I personally would say that something like this. B and C are finite with [tex]|B| =n \ge m =|C| [/tex]. So there are bijections f,g st [tex] f:B\rightarrow \{1,2,\ldots ,n \} [/tex] and [tex] g:C\rightarrow \{1,2,\ldots ,m \} [/tex]. So just use your argument so that you have a surjection that maps b to c such that [tex]f(b) \equiv g(c) (mod\,m)[/tex] Again that's how I would do it but I do tend to be a little overly wordy so it could probably be done a little more concisely. Cheers, Steven
mansi, Thanks- I don't know what that means ;) but I'll look it up. matt, Thanks, I'll keep that in mind. The AC isn't presented until later, and I can't read the definition yet. snoble, I didn't forget, just busy. The injection from N to U followed by induction on subsets of N, using only that U was infinite. I had to look up images, but I guess it's straightforward- the image of the injection is a countable subset of U. The image of the injection also provides a surjection from U to N, mapping the rest of U to whatever member(s) of N. I would clean everything up, but the treatment in my book is informal, so I guess it's clean enough. I'll find a formal treatment though. Anyway, after playing with this for a while, the cardinalities seem to tell most of the story. The empty set aside, if |B| > |C|, there exists a surjection from B to C; if |B| < |C|, there exists an injection from B to C; bijections are surjections and injections, so if |B| = |C|, there exists a bijection from B to C. A bijection (=) is an equivalence relation; surjections (>) and injections (<) are both reflexive, non-symmetric, and transitive. Right? Does that sum it up well, or do I have a lot more to learn about them?
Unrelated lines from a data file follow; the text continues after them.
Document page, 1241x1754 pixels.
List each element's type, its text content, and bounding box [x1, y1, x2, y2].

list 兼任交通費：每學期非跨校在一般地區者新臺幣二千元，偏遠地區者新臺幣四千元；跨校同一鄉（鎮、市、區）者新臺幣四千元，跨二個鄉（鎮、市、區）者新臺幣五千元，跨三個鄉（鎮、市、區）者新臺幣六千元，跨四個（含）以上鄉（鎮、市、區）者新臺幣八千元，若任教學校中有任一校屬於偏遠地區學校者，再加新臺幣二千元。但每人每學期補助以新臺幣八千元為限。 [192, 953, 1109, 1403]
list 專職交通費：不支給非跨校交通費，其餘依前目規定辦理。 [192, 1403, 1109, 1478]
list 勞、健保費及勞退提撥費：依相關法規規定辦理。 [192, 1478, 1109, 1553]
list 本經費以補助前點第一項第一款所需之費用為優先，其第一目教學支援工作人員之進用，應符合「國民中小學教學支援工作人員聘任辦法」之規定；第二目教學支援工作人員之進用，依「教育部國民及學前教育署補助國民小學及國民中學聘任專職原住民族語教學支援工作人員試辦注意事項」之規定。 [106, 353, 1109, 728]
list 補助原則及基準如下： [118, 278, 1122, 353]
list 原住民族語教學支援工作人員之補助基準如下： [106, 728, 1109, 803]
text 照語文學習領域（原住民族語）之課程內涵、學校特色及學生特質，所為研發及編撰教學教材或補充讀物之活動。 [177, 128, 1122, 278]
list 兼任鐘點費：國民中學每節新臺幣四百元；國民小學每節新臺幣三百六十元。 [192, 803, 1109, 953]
may be you could start by finding a one-one, onto map from [0,1] to [0,1] (cross) [0,1]. i mean a bijective map from [0,1] to the unit square in the plane.
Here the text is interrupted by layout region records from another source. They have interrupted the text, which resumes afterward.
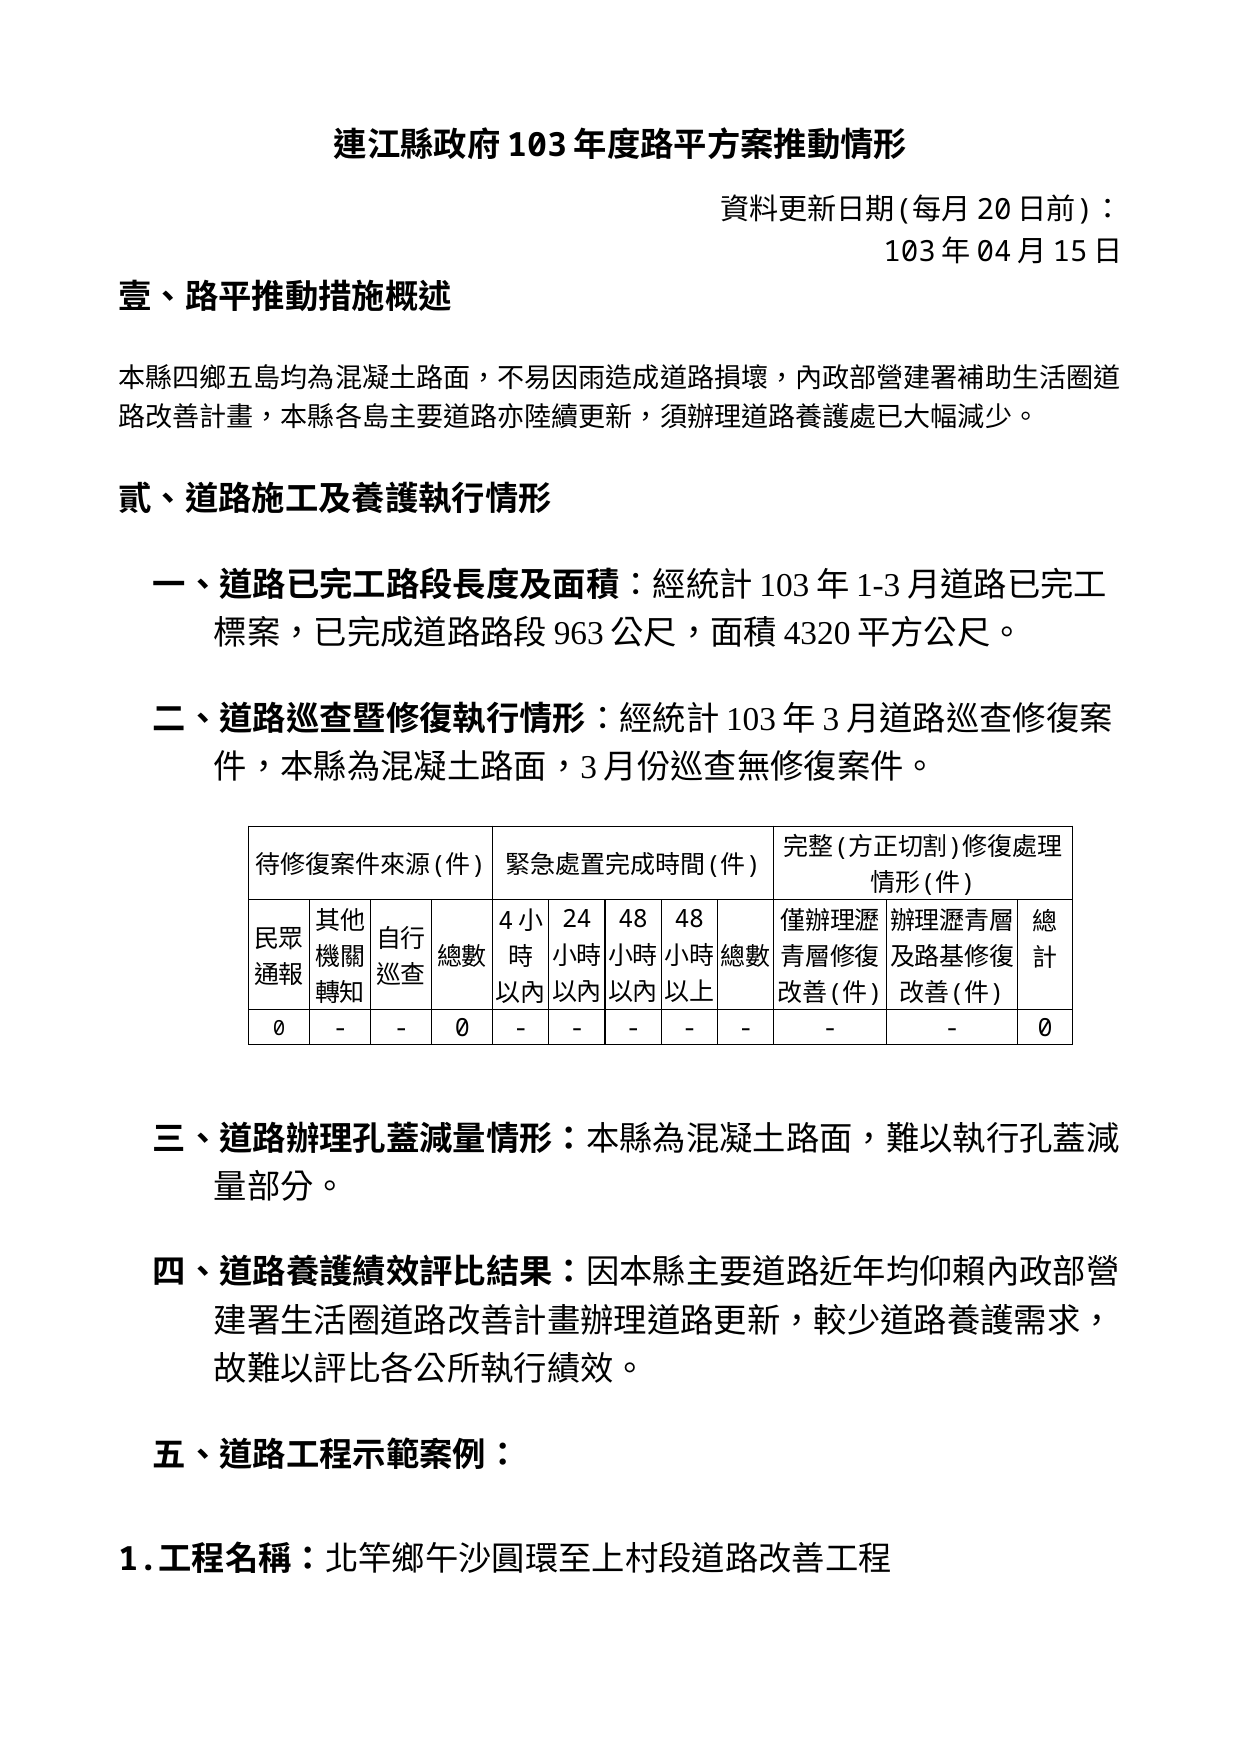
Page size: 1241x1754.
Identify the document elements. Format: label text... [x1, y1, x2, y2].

table_header 完整(方正切割)修復處理情形(件) [774, 827, 1072, 899]
table_cell - [549, 1010, 604, 1044]
table_cell 0 [249, 1010, 309, 1044]
text 103年04月15日 [118, 228, 1122, 270]
text 五、道路工程示範案例： [152, 1427, 1122, 1476]
table_cell - [718, 1010, 773, 1044]
table_cell 其他機關轉知 [310, 900, 370, 1009]
table_cell 總計 [1018, 900, 1072, 1009]
table_cell - [310, 1010, 370, 1044]
table_cell - [606, 1010, 661, 1044]
text 資料更新日期(每月20日前)： [118, 185, 1122, 228]
table_cell 0 [432, 1010, 492, 1044]
text 壹、路平推動措施概述 [118, 270, 1122, 318]
table_cell - [662, 1010, 717, 1044]
table_cell 辦理瀝青層及路基修復改善(件) [887, 900, 1017, 1009]
text 四、道路養護績效評比結果：因本縣主要道路近年均仰賴內政部營建署生活圈道路改善計畫辦理道路更新，較少道路養護需求，故難以評比各公所執行績效。 [152, 1245, 1122, 1390]
table_cell 僅辦理瀝青層修復改善(件) [774, 900, 886, 1009]
text 連江縣政府103年度路平方案推動情形 [118, 118, 1122, 167]
table_cell 自行 巡查 [371, 900, 431, 1009]
table_cell 總數 [718, 900, 773, 1009]
text 一、道路已完工路段長度及面積：經統計103年1-3月道路已完工標案，已完成道路路段963公尺，面積4320平方公尺。 [152, 558, 1122, 654]
table_cell 0 [1018, 1010, 1072, 1044]
table_cell - [493, 1010, 548, 1044]
text 1.工程名稱：北竿鄉午沙圓環至上村段道路改善工程 [118, 1532, 1122, 1580]
table_header 待修復案件來源(件) [249, 827, 492, 899]
table_cell 4小時 以內 [493, 900, 548, 1009]
table_cell 48小時 以上 [662, 900, 717, 1009]
table_cell 民眾 通報 [249, 900, 309, 1009]
text 二、道路巡查暨修復執行情形：經統計103年3月道路巡查修復案件，本縣為混凝土路面，3月份巡查無修復案件。 [152, 692, 1122, 788]
text 三、道路辦理孔蓋減量情形：本縣為混凝土路面，難以執行孔蓋減量部分。 [152, 1111, 1122, 1208]
table_cell - [371, 1010, 431, 1044]
table_header 緊急處置完成時間(件) [493, 827, 773, 899]
table_cell - [774, 1010, 886, 1044]
table_cell - [887, 1010, 1017, 1044]
text 貳、道路施工及養護執行情形 [118, 472, 1122, 520]
text 本縣四鄉五島均為混凝土路面，不易因雨造成道路損壞，內政部營建署補助生活圈道路改善計畫，本縣各島主要道路亦陸續更新，須辦理道路養護處已大幅減少。 [118, 356, 1122, 434]
table_cell 24小時 以內 [549, 900, 604, 1009]
table_cell 48小時 以內 [606, 900, 661, 1009]
table_cell 總數 [432, 900, 492, 1009]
Take the decimal expansion of a number. If there are two possibilities (e.g. 0.39999999.... and 0.4) then take the one with repeating 9's. Then, the following map: [tex]f : 0.x_1x_2x_3\dots \longrightarrow (0.x_1x_3x_5\dots, 0.x_2x_4x_6\dots )[/tex] is not a bijection, but may be close. Well, it's onto, because for any point on the square [tex](0.a_1a_2a_3\dots , 0.b_1b_2b_3\dots )[/tex] there is certainly a number x on [0,1] such that [tex]x = 0.a_1b_1a_2b_2\dots [/tex] It's not 1-1 though, because the following 3 (and only those 3) 0.3490909090.... 0.4309090909.... 0.3399999999.... = 0.34 would all map to the point (0.4, 0.4). The reason why 0.44000000... would not map to that point is because the original stipulation that 0.44000000... would have to be read as 0.43999999... which would map to (0.5, 0.4). I'll come back to this.